Integration in therapy

We have seen multiple approaches to psychotherapy and the difference between them based on their assumptions and goals. Some are more practical and short-term, some investigate deeper aspects, some provide skills, some have a greater interest in the context, some in the individual, and so on.

Then we have seen how the psychotherapist should be the first factor to consider when predicting the quality and effectiveness of a therapy. Without the right attitude (empathy, self-awareness, flexibility, understanding, professionality) on her or his behalf, the therapeutic relationship cannot be built. And without a therapeutic relationship, the skills, expertise, training lose all their worth because there is no connection to apply them to.

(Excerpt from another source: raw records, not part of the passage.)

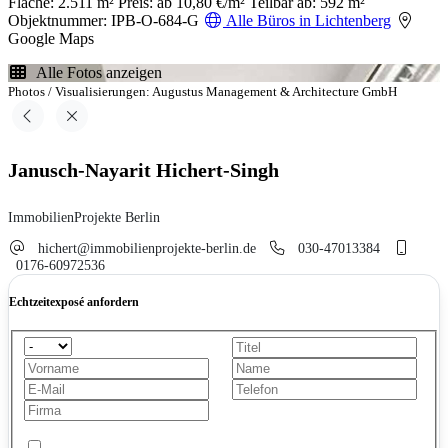
Fläche: 2.511 m²
Preis: ab 10,80 €/m²
Teilbar ab: 592 m²
Objektnummer: IPB-O-684-G
Alle Büros in Lichtenberg
Google Maps
Alle Fotos anzeigen
Photos / Visualisierungen: Augustus Management & Architecture GmbH
Janusch-Nayarit Hichert-Singh
ImmobilienProjekte Berlin
hichert@immobilienprojekte-berlin.de
030-47013384
0176-60972536
Echtzeitexposé anfordern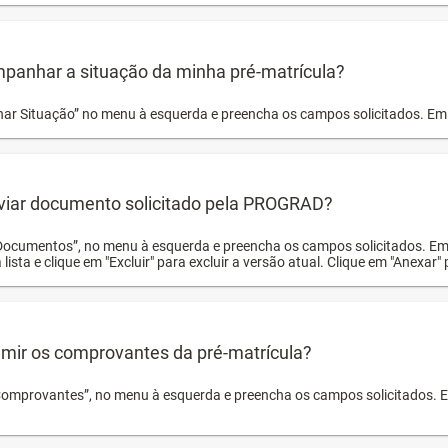
panhar a situação da minha pré-matrícula?
r Situação” no menu à esquerda e preencha os campos solicitados. Em 
viar documento solicitado pela PROGRAD?
Documentos”, no menu à esquerda e preencha os campos solicitados. Em
 lista e clique em "Excluir" para excluir a versão atual. Clique em "Anexar"
mir os comprovantes da pré-matrícula?
Comprovantes”, no menu à esquerda e preencha os campos solicitados. Em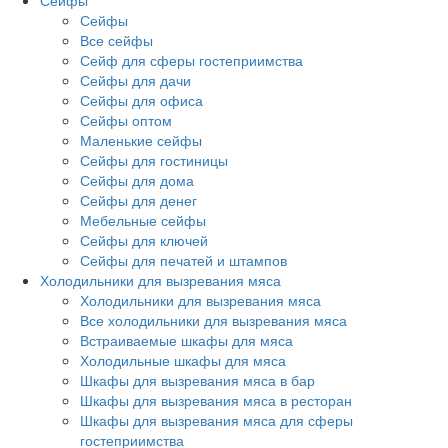
Сейфы
Сейфы
Все сейфы
Сейф для сферы гостеприимства
Сейфы для дачи
Сейфы для офиса
Сейфы оптом
Маленькие сейфы
Сейфы для гостиницы
Сейфы для дома
Сейфы для денег
Мебельные сейфы
Сейфы для ключей
Сейфы для печатей и штампов
Холодильники для вызревания мяса
Холодильники для вызревания мяса
Все холодильники для вызревания мяса
Встраиваемые шкафы для мяса
Холодильные шкафы для мяса
Шкафы для вызревания мяса в бар
Шкафы для вызревания мяса в ресторан
Шкафы для вызревания мяса для сферы
гостеприимства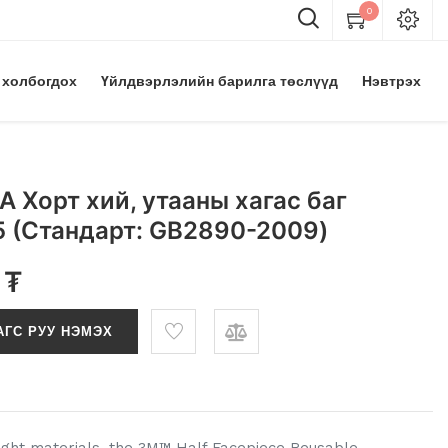
0
 холбогдох
Үйлдвэрлэлийн барилга төслүүд
Нэвтрэх
 Хорт хий, утааны хагас баг
 (Стандарт: GB2890-2009)
₮
АГС РУУ НЭМЭХ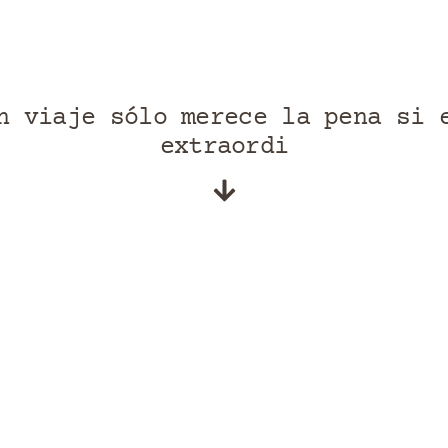
n viaje sólo merece la pena si 
e
x
t
r
a
o
r
d
i
n
a
r
i
o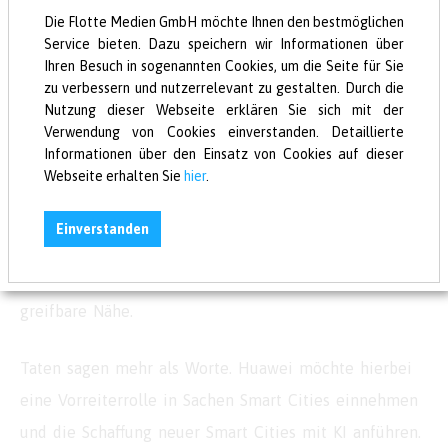
Die Flotte Medien GmbH möchte Ihnen den bestmöglichen
und IoT-Plattformen Huawei zur Echtzeit-Erfassung
Service bieten. Dazu speichern wir Informationen über
von Stadtdaten zum Einsatz. Zur Optimierung von
Ihren Besuch in sogenannten Cookies, um die Seite für Sie
Transport, Logistik und industrieller Fertigung wird ein
zu verbessern und nutzerrelevant zu gestalten. Durch die
Nutzung dieser Webseite erklären Sie sich mit der
Smart City-„Nervensystem“ konzipiert, das ebenfalls
Verwendung von Cookies einverstanden. Detaillierte
die Heimautomatisierung, das autonome Fahren und
Informationen über den Einsatz von Cookies auf dieser
Webseite erhalten Sie
hier
.
Smart City-Anwendungen ermöglicht. Dadurch rückt
auch die Verwirklichung der Vision von „Smart
Einverstanden
Duisburg 2.0“ auf Grundlage der gesammelten
Erfahrungen mit den intelligenten Technologien in
greifbare Nähe.
Taten sagen mehr als Worte. Huawei möchte hierbei
eine Vorreiterrolle in Sachen Smart Cities einnehmen
und die Schaffung neuer Smart Cities mit KI anführen.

Another important factor that fosters improvement and is therapeutic in itself is integration. 
Dogmatism is an enemy of growth, and increasingly more therapists are integrating approaches because they are opening up to the possibility that there are several truths and equally many ways to look at the world, and each one holds some strengths. Every perspective is shedding light on one side of the issue.
Looking at just one side is missing some parts.

Let’s assume a client comes with anxiety.
It will be vital to ask what they are anxious about.
It will be necessary to ask where it started, what it’s triggered by, how it feels in the body and what it’s represented by.
It can be helpful to investigate the client’s past, possible traumas, desires and fears.
It will be also important to understand that they will have to manage it day-by-day and perhaps suggest some mindfulness to learn to stay in the present moment.
Relationships might have to be included in the in picture, to have a broader idea of the client’s life and interactions. If the client was raised to be perfect, then that anxiety could also have connections to that.
It will be relevant to ask if this anxiety is a pattern, or comes up in specific occasions.
And lastly, the client might have to accept at least a part of their anxious tendency, befriend that anxiety and start to learn its triggers without just fighting it.

This is what integration looks like.